My implementation, whether it is MacBinary based or a change the the protocol, will leave room for these alternative schemes. Right now, I am thinking that MacBinary is the way to go. This doesn't give the flexibility and extensibility that a protocol change would give, but it does have the benefit of supporting existing rsync versions.
Chris I., I'm not sure what you mean by "done at the Darwin level". If you mean that it should be done based on Darwin/BSD APIs and not Carbon/Cocoa APIs, then I am in full agreement with you. The calls that I'd use to access the resource fork are posix calls (essentially, it's just an open() call), although the calls to get HFS metadata are Mac OS X-specific (but not Carbon calls).
Anyway, I'm still mulling all this over, so any suggestions are more than welcome. Once a path is chosen and code is written, things will be harder to change ;-)
Chris Garrigues wrote:
A quick thought about implementation details: It would be nice if this were
done in such a way that if I were to rsync from a non-OSX netatalk system
onto an OSX system the .AppleDouble directories would be merged back into the
files, and conversely if I were to rsync from an OSX system to a netatalk
system the resource forks would be split into .AppleDouble directories.

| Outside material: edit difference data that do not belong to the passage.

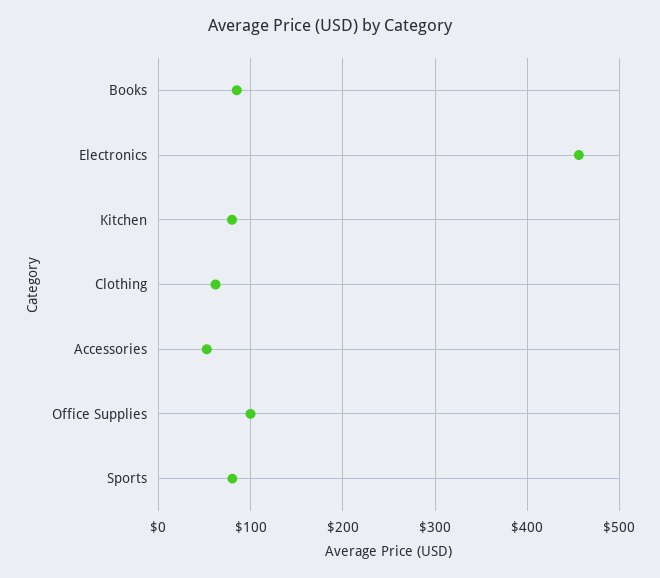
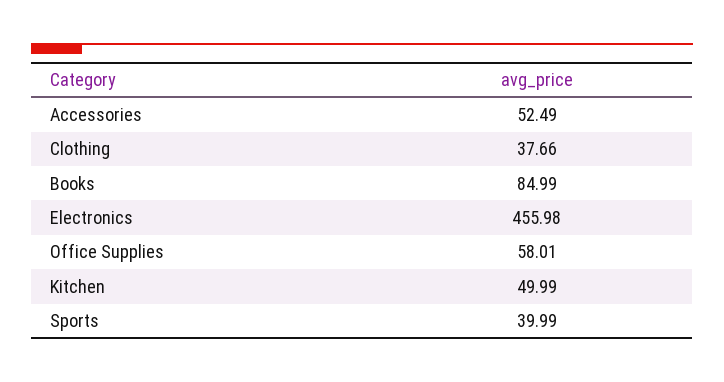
  {
    "Books": 84.99,
    "Electronics": 455.98,
-   "Kitchen": 80,
+   "Kitchen": 49.99,
-   "Clothing": 60,
+   "Clothing": 37.66,
    "Accessories": 52.49,
-   "Office Supplies": 100,
+   "Office Supplies": 58.01,
-   "Sports": 80
+   "Sports": 39.99
  }

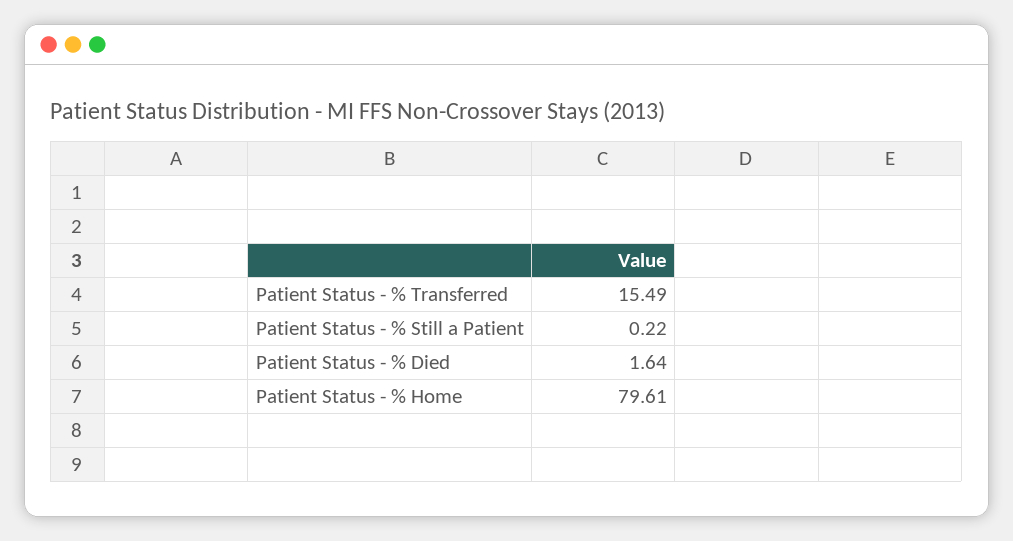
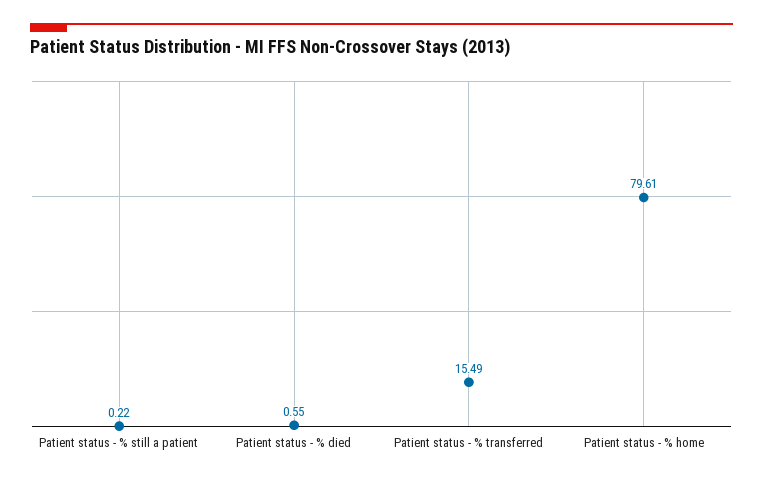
  {
    "Patient Status - % Transferred": 15.49,
    "Patient Status - % Still a Patient": 0.22,
-   "Patient Status - % Died": 1.64,
+   "Patient Status - % Died": 0.55,
    "Patient Status - % Home": 79.61
  }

I guess this would be simplest with scheme 2 above.
David Feldman wrote:
I'm not familiar with netatalk, but along a similar line, Mac OS X stores resource forks and metadata differently on HFS+ and single-fork volumes (such as UFS or NFS). If you copy a file from an HFS+ volume over to a single-fork volume using the Finder it'll split the pieces apart and save the resource fork and metadata under variations of the original filename. I don't remember the exact names but I think they're in the Mac OS X System Overview document...something like ._<original filename>.
If there's a way I can help with the porting effort please let me know. I don't know a lot about the lower-level details, but do know C, C++, Cocoa, etc. and would be interested in looking at the BSD-level info you have on transferring OS X files.
As I stated in my earlier message, my primary interest is synchronization of desktop and laptop, though backup would be terrific too. I'm pretty sure there are a lot of OS X users out there in need of both. I'm currently synchronizing with a shell script that uses ditto.
Chris Irvine wrote:
I would lean toward option "1" for several reasons. Primarily it could probably inter-operate safely with non-HFS or older versions.
How about a flag that changes the mode to detect named forks and encode them in-line. These encoded files could be safely synced to non-forked storage destinations or tape. A simple tag passed at the beginning of a session could notify the destination that MacBinary decoding could be attempted if available.
I also understand the need for named resource files for systems like netatalk. The problem with this is that every named fork system is different: netatalk, Xinet, Helios, OSX Finder. This is a lot to chew. I would rather the user post process files to get them into the named fork method if they must. If you are going between two systems using the named fork technique, this whole process is unneeded.
Option "3" might be the best. It seems to me that this could end up requiring a lot of changes to the protocol.
It should also be noted, that a project like this should be done at the Darwin level. There have also been discussions on the darwin-development list in June 01. No one really stared anything, however they did discuss at length how access to resource forks might be done while stying inside posix calls.